Wyman generated the least excitement. Dorothy Dandridge was nonwhite, and was considered fortunate to be included among the nominees—it was another decade before Sidney Poitier became the first black to win an Oscar in the Best Actor category. Audrey Hepburn had won Best Actress the previous year for
Roman Holiday.
That left Grace and Judy Garland as the main contenders.
“Many are backing Judy,” reported Sidney Skolsky on March 30, 1955, “because she never won an Oscar and they say it’s about time.” Difficult and unreliable though she was, little Dorothy from Kansas was one of Hollywood’s own.

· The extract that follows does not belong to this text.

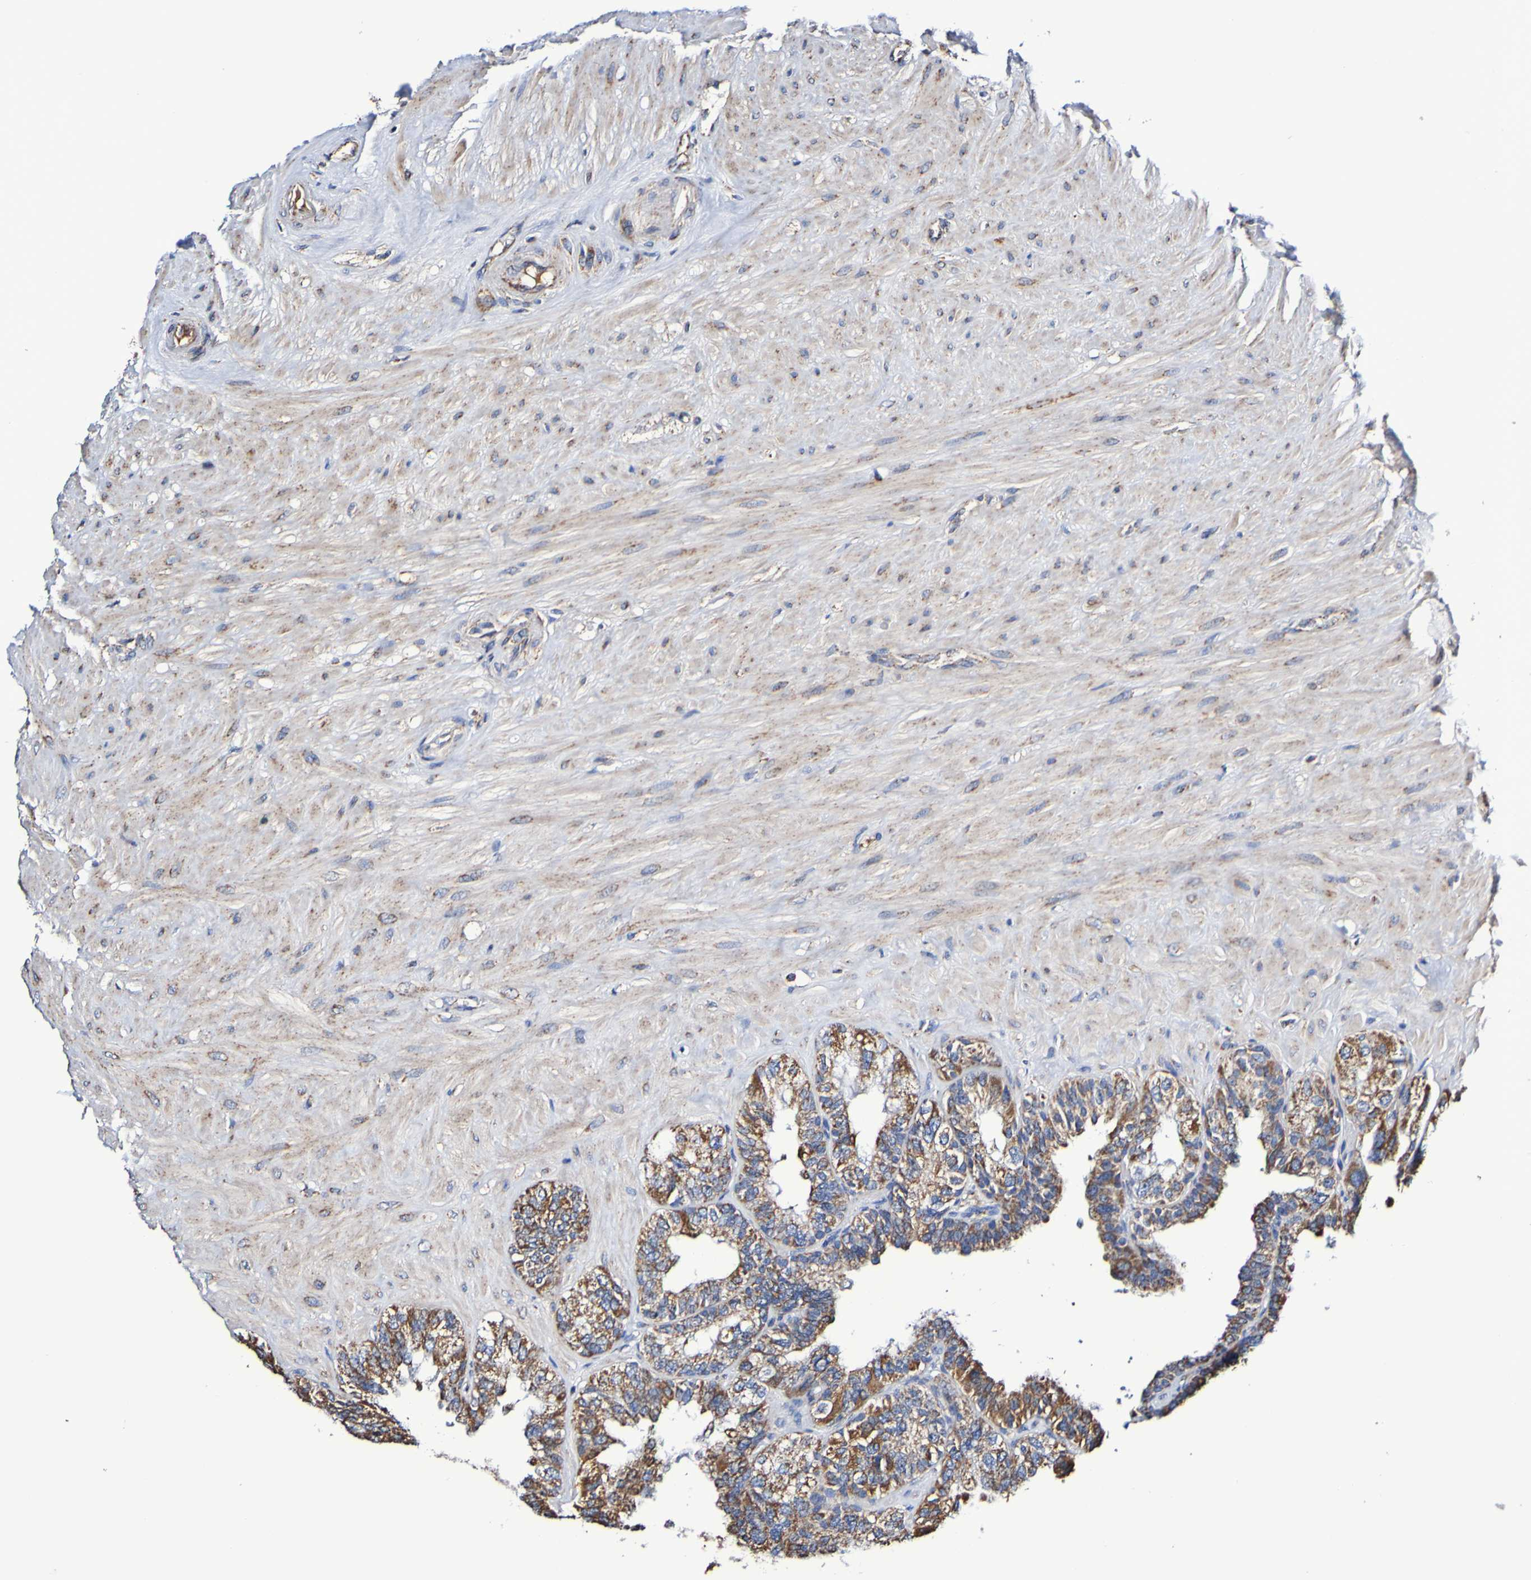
{"staining": {"intensity": "strong", "quantity": ">75%", "location": "cytoplasmic/membranous"}, "tissue": "seminal vesicle", "cell_type": "Glandular cells", "image_type": "normal", "snomed": [{"axis": "morphology", "description": "Normal tissue, NOS"}, {"axis": "topography", "description": "Seminal veicle"}], "caption": "Human seminal vesicle stained for a protein (brown) exhibits strong cytoplasmic/membranous positive staining in about >75% of glandular cells.", "gene": "IL18R1", "patient": {"sex": "male", "age": 68}}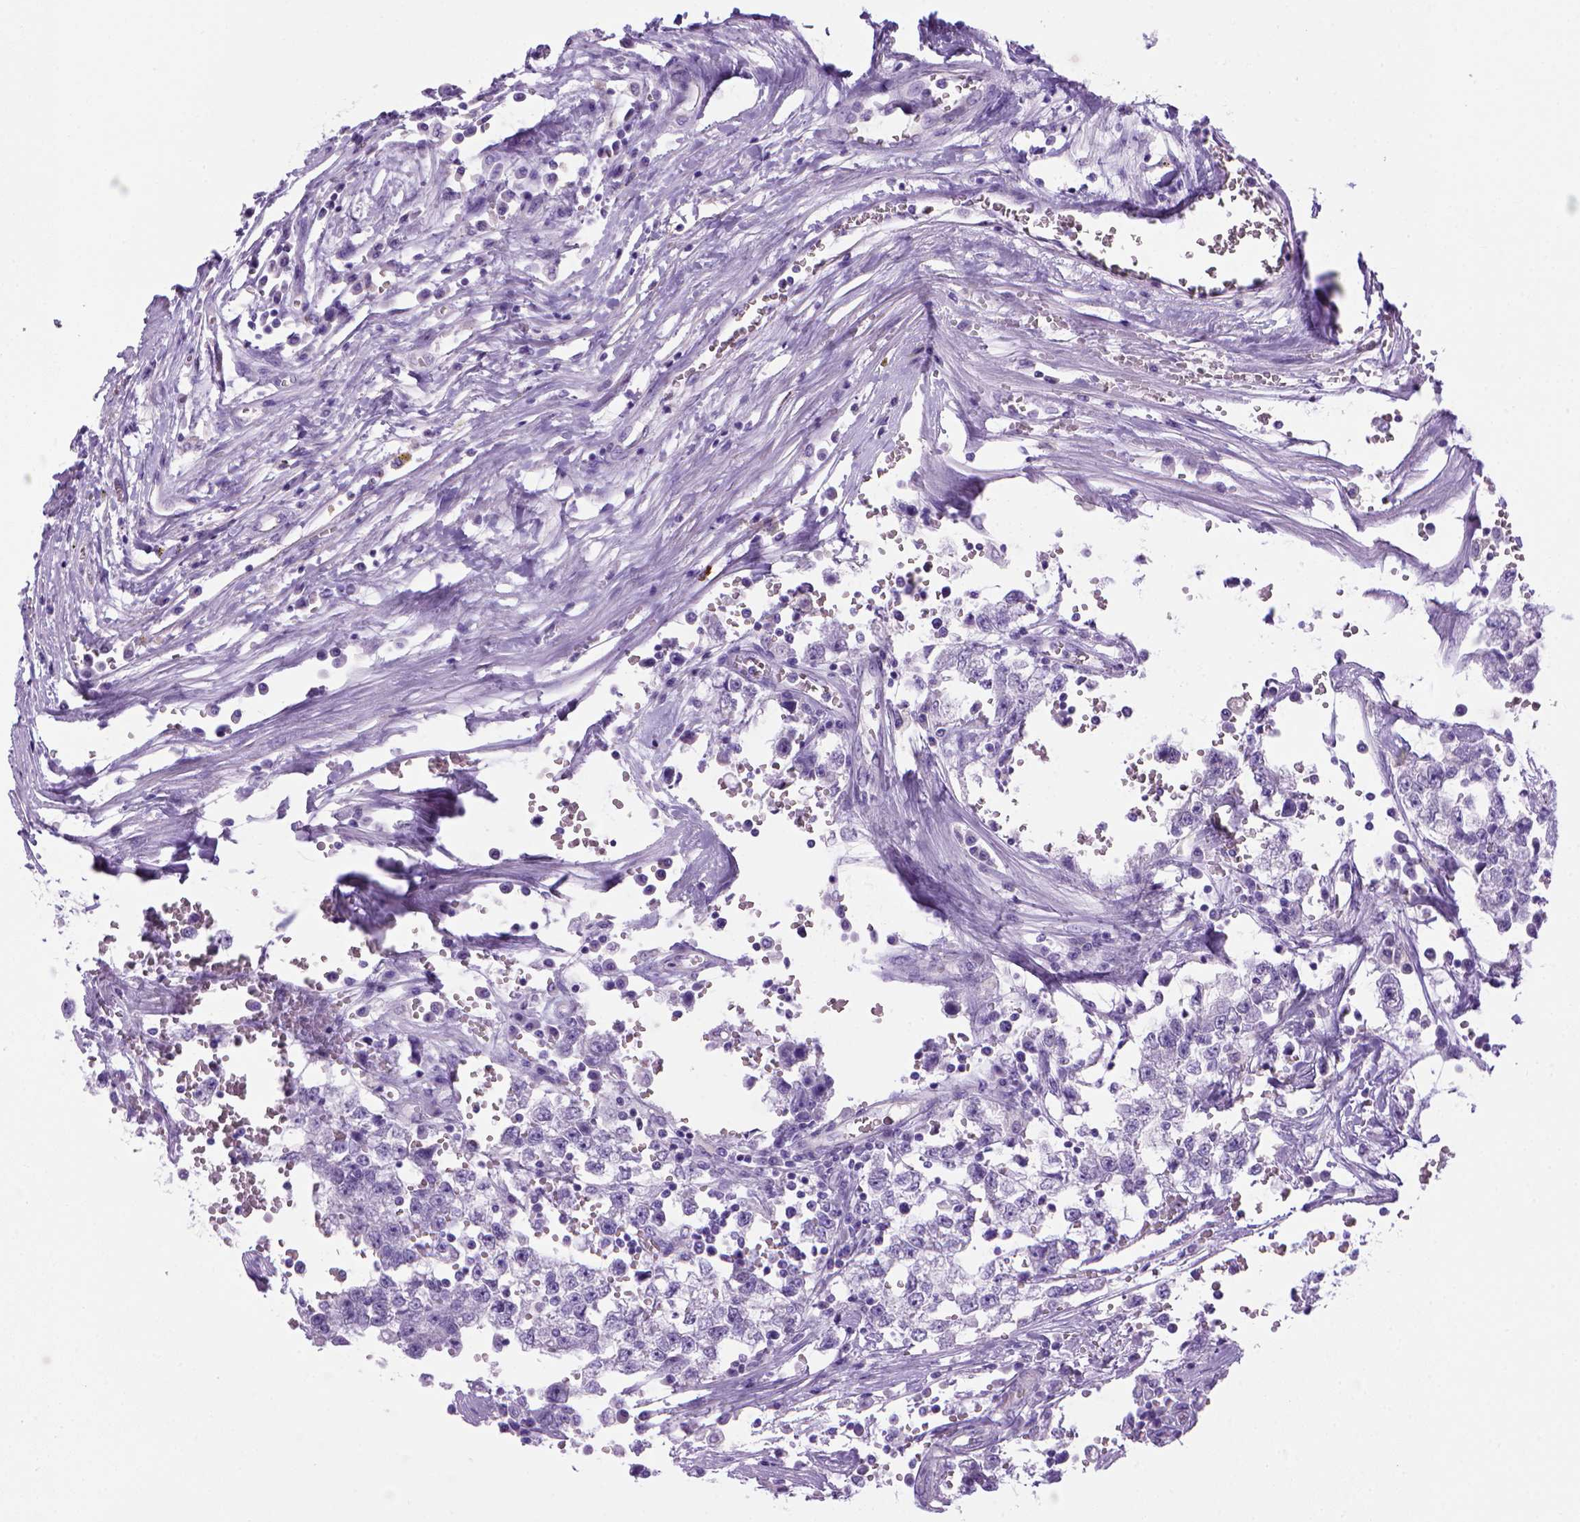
{"staining": {"intensity": "negative", "quantity": "none", "location": "none"}, "tissue": "testis cancer", "cell_type": "Tumor cells", "image_type": "cancer", "snomed": [{"axis": "morphology", "description": "Normal tissue, NOS"}, {"axis": "morphology", "description": "Seminoma, NOS"}, {"axis": "topography", "description": "Testis"}, {"axis": "topography", "description": "Epididymis"}], "caption": "Tumor cells are negative for protein expression in human testis seminoma.", "gene": "ARHGEF33", "patient": {"sex": "male", "age": 34}}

Grace’s competing claim to sentiment was that, as a hardworking newcomer who had only just established the outlines of her glamorous persona, she had been brave enough to go against type and debeautify herself as the drab and downtrodden Georgie Elgin.
Bob Hope’s opening monologue on the stage of the RKO Pantages Theater on the night of March 30,1955, showed how Grace was already regarded by her peers as something of a trouper. “I just wanna say,” he cracked, “they should give a special award for bravery to the producer who produced a movie
without
Grace Kelly.”
When Grace had emerged from her limousine outside the Pantages in her ice-blue satin evening gown, she had drawn the biggest fusillade of flashbulbs of the night. It was a far cry from her premiere evening with Dominick Dunne only eighteen months earlier. Grace had not judged it politic to bring Oleg Cassini along, so her entourage comprised Edith Head, who had designed her dress, and Don Hartman, the chief of production at Paramount. Judy Garland was not at the theater. Two days before the show, she had gone into labor, giving birth to a son, Joey Luft. But NBC had their cameras waiting outside her hospital room in case she turned out to be the winner.
As a dramatic occasion, the Academy Awards for 1954 fell somewhat flat.
To save time, NBC decided to tidy away the lists of nominees by rolling them as a sort of title sequence at the beginning of the program, and in their absence it became clear that the recitation of the names in each category was an essential ingredient of the suspense. But when William Holden stepped up with the envelope containing the name of the Best Actress, the tension was palpable. A gutsy but frequently charmless old stager was pitted against an equally gutsy new girl who had worked very hard at being charm personified. Holden himself made no secret of his delight as he read out Grace’s name. He had a broad smile across his face, and there were cheers and spontaneous cries of ‘‘Bravo!’’ from Grace’s supporters in the crowd. Grace herself was quite lost for words. “The thrill of this moment,” she said, “prevents me from saying exactly what I feel.” Then, in front of the whole theater and a television audience of millions, the ice maiden burst into tears.
Up on the third floor of the hospital, Sid Luft, Judy Garland’s husband, was frank in his disgust. “Fuck the Academy Awards,” he said, putting his arms around his wife as the TV cameramen unplugged their equipment and started to go home. “You’ve got yours in the incubator.” Judy Garland herself never bothered to hide her opinion that she had been gypped, sniffing at the thought of Grace Kelly “taking off her fucking makeup and grabbing MY Oscar.” Judy Garland received over a thousand telegrams of condolence following the ceremony—her most treasured coming from Groucho Marx. “Dear Judy,” he wired, “this is the biggest robbery since Brink’s.”